WIESBADEN, Germany — A 40-year-old Defense Department civilian employee was sentenced to 4½ years in a German prison Tuesday for molesting two minor girls over the past five years.

James Shank, a Defense Logistics Agency employee who works out of Germersheim Army Depot, confessed to several counts of sexual abuse against minors in the German Landgericht in Wiesbaden, which is the equivalent of a state-level court.

Earlier in his trial, Shank confessed to the crimes, and on Tuesday morning, he spoke to the judges and the victims’ family before sentencing.

“I hope that it can be forgiven,” Shank said. “I hope they will do well and that the time will pass and it will be forgotten.”

Throughout the reading of the sentence, the parents of the victims scoffed at what they saw as a light sentence. Shank confessed to numerous molestations of the victims, who were about 9 and 10 years old when the abuse began in 2000.

“I don’t think he got enough for what he did,” said the victims’ father, who is in the Air Force. The victims’ mother is German.

Shank’s employment with the DLA is now under review due to the conviction and sentencing, said Stephen Abney, a DLA spokesman.
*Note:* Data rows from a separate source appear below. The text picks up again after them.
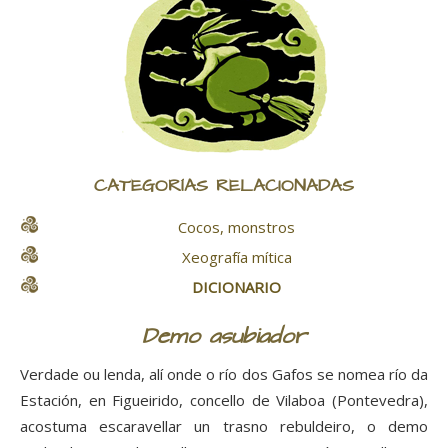
CATEGORÍAS RELACIONADAS
Cocos, monstros
Xeografía mítica
DICIONARIO
Demo asubiador
Verdade ou lenda, alí onde o río dos Gafos se nomea río da
Estación, en Figueirido, concello de Vilaboa (Pontevedra),
acostuma escaravellar un trasno rebuldeiro, o demo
“A German court conviction may result in a civilian member accompanying the force being terminated from federal service,” he said, adding that he had no timetable for when a decision would be made on Shank’s employment.
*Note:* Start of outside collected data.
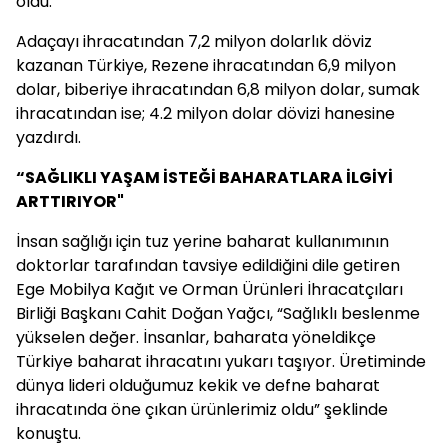
oldu.
Adaçayı ihracatından 7,2 milyon dolarlık döviz
kazanan Türkiye, Rezene ihracatından 6,9 milyon
dolar, biberiye ihracatından 6,8 milyon dolar, sumak
ihracatından ise; 4.2 milyon dolar dövizi hanesine
yazdırdı.
“SAĞLIKLI YAŞAM İSTEĞİ BAHARATLARA İLGİYİ
ARTTIRIYOR"
İnsan sağlığı için tuz yerine baharat kullanımının
doktorlar tarafından tavsiye edildiğini dile getiren
Ege Mobilya Kağıt ve Orman Ürünleri İhracatçıları
Birliği Başkanı Cahit Doğan Yağcı, “Sağlıklı beslenme
yükselen değer. İnsanlar, baharata yöneldikçe
Türkiye baharat ihracatını yukarı taşıyor. Üretiminde
dünya lideri olduğumuz kekik ve defne baharat
ihracatında öne çıkan ürünlerimiz oldu” şeklinde
konuştu.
Shank will have to register as a sex offender if and when he returns to the States, said Maj. Patrick Vergona of the 1st Armored Division’s Staff Judge Advocate Office.

Under the Status of Forces Agreement, division SJA representatives attended the trial as observers. Also as part of the SOFA, Shank’s attorney was partially paid for by U.S. Army Europe, Vergona said last week.

But now that Shank has been convicted and sentenced, he will have to pay back about $4,223 in German court costs, said Beate Korz, an international paralegal with the 1st AD’s SJA office.

Shank will most likely serve his sentence at the Frankfurt-Hoechst prison, and he could be up for parole after serving two-thirds of his sentence, she said.

While Germany does not have a sex offender registry like in the States, Shank will receive a fuehrungszeugnis, or certificate of criminal record, when he is released, Korz said.

This record will be provided to any future German employer and will be kept on file for several years, she said.

Getting Shank behind bars was one part in the victims’ recovery, their father said, and now the next step can be taken.

“We’re just going to try to move on,” he said.